Researchers at Columbia University recently released new findings indicating that maternal employment does not necessarily have negative impacts on infant development. Additional factors, such as use of high-quality child care, must also be taken into account. The latest findings are part of a comprehensive study, First-Year Maternal Employment and Child Development in the First 7 Years, tracking more than 1,000 children from birth through first grade using data from the NICHD Study of Early Child Care and Youth Development. A discussion of the findings is available in the latest edition of Monographs published by the Society for Research in Child Development. The findings also are highlighted in a recent article by the Washington Post.

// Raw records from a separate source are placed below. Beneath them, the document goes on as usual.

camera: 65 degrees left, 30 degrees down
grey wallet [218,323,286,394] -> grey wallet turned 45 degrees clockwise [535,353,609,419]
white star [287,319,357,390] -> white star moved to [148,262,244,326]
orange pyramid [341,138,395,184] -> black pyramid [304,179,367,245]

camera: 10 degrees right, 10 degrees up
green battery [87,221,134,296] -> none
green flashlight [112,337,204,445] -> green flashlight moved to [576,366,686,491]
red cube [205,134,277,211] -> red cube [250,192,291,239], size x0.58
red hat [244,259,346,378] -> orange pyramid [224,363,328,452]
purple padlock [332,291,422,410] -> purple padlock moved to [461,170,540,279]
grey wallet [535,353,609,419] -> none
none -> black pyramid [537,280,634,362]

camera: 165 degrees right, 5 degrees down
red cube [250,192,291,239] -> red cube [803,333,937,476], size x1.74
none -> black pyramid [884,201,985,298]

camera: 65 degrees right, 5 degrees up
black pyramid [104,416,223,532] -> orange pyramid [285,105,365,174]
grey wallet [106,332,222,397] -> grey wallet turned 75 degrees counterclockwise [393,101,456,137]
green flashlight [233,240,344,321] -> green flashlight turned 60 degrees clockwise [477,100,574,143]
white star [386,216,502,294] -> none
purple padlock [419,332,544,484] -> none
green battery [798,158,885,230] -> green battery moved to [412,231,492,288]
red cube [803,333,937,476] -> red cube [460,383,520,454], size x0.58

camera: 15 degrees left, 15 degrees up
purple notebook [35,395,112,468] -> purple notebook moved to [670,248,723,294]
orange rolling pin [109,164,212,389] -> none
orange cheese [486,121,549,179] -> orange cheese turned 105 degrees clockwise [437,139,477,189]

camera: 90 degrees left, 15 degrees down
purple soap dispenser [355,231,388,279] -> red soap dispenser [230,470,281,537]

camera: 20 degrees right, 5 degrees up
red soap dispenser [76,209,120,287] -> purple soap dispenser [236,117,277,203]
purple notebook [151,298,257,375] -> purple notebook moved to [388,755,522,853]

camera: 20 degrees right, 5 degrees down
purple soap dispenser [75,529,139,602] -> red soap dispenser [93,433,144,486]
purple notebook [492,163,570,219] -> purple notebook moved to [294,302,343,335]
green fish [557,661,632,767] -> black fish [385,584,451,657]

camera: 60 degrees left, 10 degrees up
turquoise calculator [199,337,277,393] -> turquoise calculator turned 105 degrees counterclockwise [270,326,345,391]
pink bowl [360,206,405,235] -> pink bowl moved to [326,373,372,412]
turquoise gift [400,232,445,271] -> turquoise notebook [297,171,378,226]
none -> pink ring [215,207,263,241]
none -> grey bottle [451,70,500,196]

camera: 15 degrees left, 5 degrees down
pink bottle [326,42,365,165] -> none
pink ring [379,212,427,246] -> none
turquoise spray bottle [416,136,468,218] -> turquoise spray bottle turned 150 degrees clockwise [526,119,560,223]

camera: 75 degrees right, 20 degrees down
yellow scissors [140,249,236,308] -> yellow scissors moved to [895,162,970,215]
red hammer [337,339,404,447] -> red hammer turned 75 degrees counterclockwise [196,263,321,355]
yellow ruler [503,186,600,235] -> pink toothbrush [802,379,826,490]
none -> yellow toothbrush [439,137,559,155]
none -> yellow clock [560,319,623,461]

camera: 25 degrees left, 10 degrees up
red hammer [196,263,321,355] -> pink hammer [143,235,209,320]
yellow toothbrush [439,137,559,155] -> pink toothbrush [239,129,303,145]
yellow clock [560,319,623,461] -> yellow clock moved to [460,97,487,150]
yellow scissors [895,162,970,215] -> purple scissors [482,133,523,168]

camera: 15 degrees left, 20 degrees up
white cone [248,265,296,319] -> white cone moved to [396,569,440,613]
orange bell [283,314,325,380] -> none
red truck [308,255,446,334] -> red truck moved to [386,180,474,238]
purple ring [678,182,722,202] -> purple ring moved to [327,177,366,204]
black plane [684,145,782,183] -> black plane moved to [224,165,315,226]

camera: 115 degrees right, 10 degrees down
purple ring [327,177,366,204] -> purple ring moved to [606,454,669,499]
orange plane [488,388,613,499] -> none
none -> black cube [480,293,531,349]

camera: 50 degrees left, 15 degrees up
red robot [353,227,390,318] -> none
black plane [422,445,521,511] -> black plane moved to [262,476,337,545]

In this newest development, researchers found that infants raised by full-time working mothers in the first year of life scored slightly lower on cognitive tests than infants raised by stay-at-home mothers. However, these effects were "neutralized" by advantages held by working mothers. Among the advantages, working mothers had higher incomes and were more likely to seek high-quality child care. These new findings counter previous evidence released by the same team of researchers that suggested that maternal employment adversely affected early childhood development. Part-time employment and full-time employment after the first year of an infant's life were also found not to have harmful effects.
High-quality care for infants, however, is expensive and can take up a significant portion of a family's budget. According to new data by the National Association of Child Care Resource & Referral Agencies, full-time infant care in a center ranged from more than $4,000 to more than $18,000 a year in 2009. In all states, the average cost of full-time, center-based care for infants surpassed the average amount that families spent annually on food, while in about half of states the cost of infant care exceeded the amount that families paid in rent. To address this challenge, states can implement a variety of policies, such as contracting directly with providers, to promote access to affordable, high-quality care for infants and toddlers. States can also work to ensure that parents have the information they need on infant/toddler care to make informed choices about their child care arrangements.